Llevábamos más de tres días en aquél tren cochambroso. El calor era asfixiante.

Durante la noche, la brisa rebajaba la temperatura del vagón; y digo la brisa porque aquél maldito tren no corría mucho más de 40 kilómetros. Veíamos pasar el paisaje ante nuestros ojos a cámara lenta. En las horas más mortecinas, nos entreteníamos poniendo nombre a los demás pasajeros que bajo aquellos turbantes multicolor, resultaban de los más variopinto. Era divertido. Cualquier cosa para abstraerse de aquella lentitud y calor soporífero. Por la noche tampoco descansábamos mucho. A todas horas te estremecías con los gritos graves de los vendedores que de continúo subían al tren ofreciendo su mercancía. Otros deambulaban de vagón en vagón con un bidón cargado a la espalda, y al grito de Chaai, ofrecían una especie de té rojo que servían en vasitos de latón mugrientos. Cada vez que el tren se paraba en una estación, os echábamos a temblar.

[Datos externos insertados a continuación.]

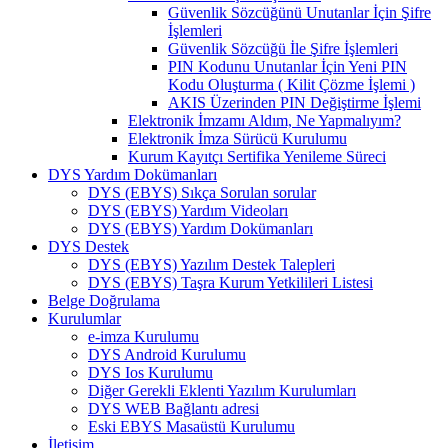
Güvenlik Sözcüğünü Unutanlar İçin Şifre
İşlemleri
Güvenlik Sözcüğü İle Şifre İşlemleri
PIN Kodunu Unutanlar İçin Yeni PIN
Kodu Oluşturma ( Kilit Çözme İşlemi )
AKIS Üzerinden PIN Değiştirme İşlemi
Elektronik İmzamı Aldım, Ne Yapmalıyım?
Elektronik İmza Sürücü Kurulumu
Kurum Kayıtçı Sertifika Yenileme Süreci
DYS Yardım Dokümanları
DYS (EBYS) Sıkça Sorulan sorular
DYS (EBYS) Yardım Videoları
DYS (EBYS) Yardım Dokümanları
DYS Destek
DYS (EBYS) Yazılım Destek Talepleri
DYS (EBYS) Taşra Kurum Yetkilileri Listesi
Belge Doğrulama
Kurulumlar
e-imza Kurulumu
DYS Android Kurulumu
DYS Ios Kurulumu
Diğer Gerekli Eklenti Yazılım Kurulumları
DYS WEB Bağlantı adresi
Eski EBYS Masaüstü Kurulumu
İletişim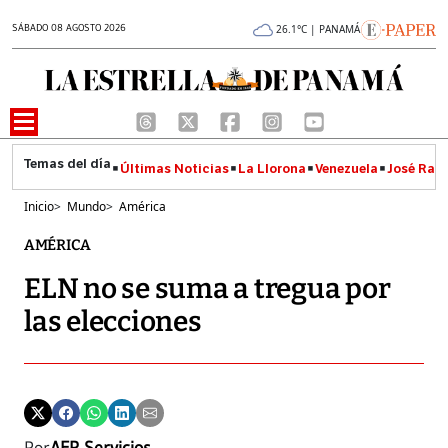
SÁBADO 08 AGOSTO 2026
26.1°C | PANAMÁ
Últimas Noticias
La Llorona
Venezuela
José Raúl
Inicio
>
Mundo
>
América
AMÉRICA
ELN no se suma a tregua por
las elecciones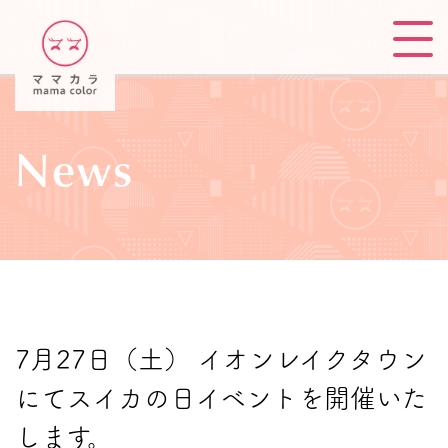
News
7月27日（土） イオンレイクタウン
にてスイカの日イベントを開催いた
します。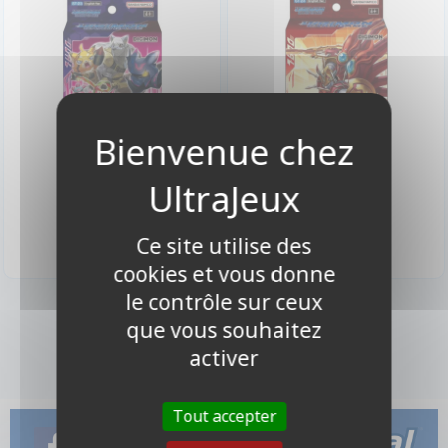
17,90 €
17,90 €
Indisponible
Indisponible
Ce site utilise des
cookies et vous donne
le contrôle sur ceux
2 produits
que vous souhaitez
activer
Tout accepter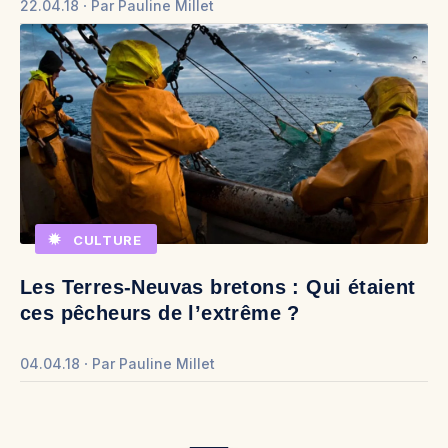
22.04.18
Par
Pauline Millet
CULTURE
Les Terres-Neuvas bretons : Qui étaient
ces pêcheurs de l’extrême ?
04.04.18
Par
Pauline Millet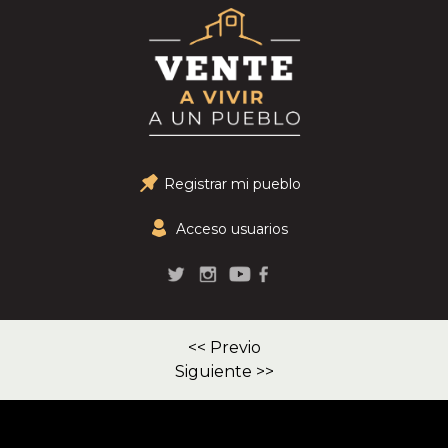
Registrar mi pueblo
Acceso usuarios
<< Previo
Siguiente >>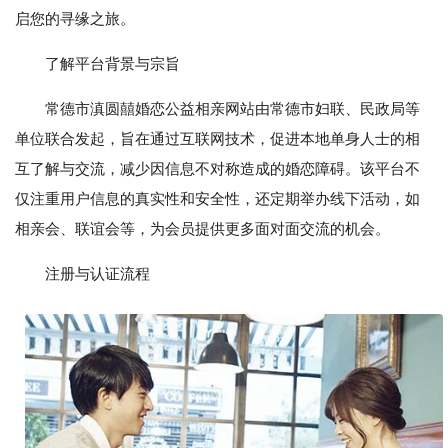
启您的寻缘之旅。
了解平台背景与宗旨
常德市滇圆囍婚恋公益相亲网站由常德市妇联、民政局等
单位联合发起，旨在通过互联网技术，促进本地单身人士的相
互了解与交流，减少因信息不对称造成的婚恋障碍。该平台不
仅注重用户信息的真实性和安全性，还定期举办线下活动，如
相亲会、联谊会等，为会员提供更多面对面交流的机会。
注册与认证流程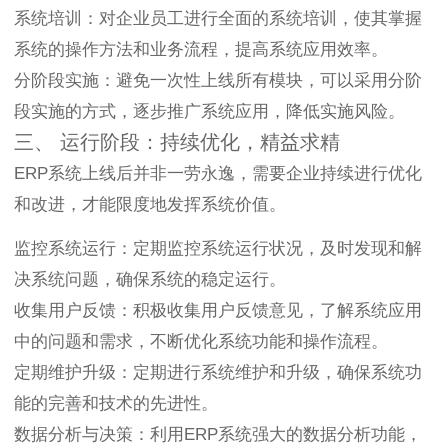
系统培训：对企业员工进行全面的系统培训，使其掌握
系统的操作方法和业务流程，提高系统应用效率。
分阶段实施：避免一次性上线所有模块，可以采用分阶
段实施的方式，逐步推广系统应用，降低实施风险。
三、 运行阶段：持续优化，精益求精
ERP系统上线后并非一劳永逸，需要企业持续进行优化
和改进，才能限度地发挥系统价值。
监控系统运行：定期监控系统运行状况，及时发现和解
决系统问题，确保系统的稳定运行。
收集用户反馈：积极收集用户反馈意见，了解系统应用
中的问题和需求，不断优化系统功能和操作流程。
定期维护升级：定期进行系统维护和升级，确保系统功
能的完善和技术的先进性。
数据分析与决策：利用ERP系统强大的数据分析功能，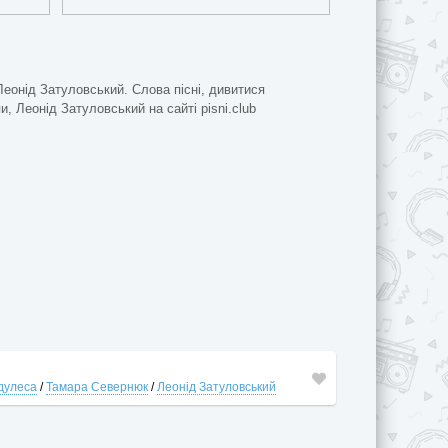
Леонід Затуловський. Слова пісні, дивитися
и, Леонід Затуловський на сайті pisni.club
дулеса
/
Тамара Севернюк
/
Леонід Затуловський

     Fue en Jaipur donde a media mañana, el tren se averió. Cuatro horas bajo un calor destructor. Yo miraba a los ventiladores que, anclados en el techo, solo funcionaban con la energía del tren en marcha. En mis delirios, me quedaba embobado con la boca seca y, antes de cerrar los ojos y desmayarme, imaginaba que eran de color verde y que emanan un brisa de menta en lugar de negros y mugrientos como ratas.

     Cuando desperté, estábamos en la tierra de los reyes, y ya habíamos dejado atrás el palacio de los vientos.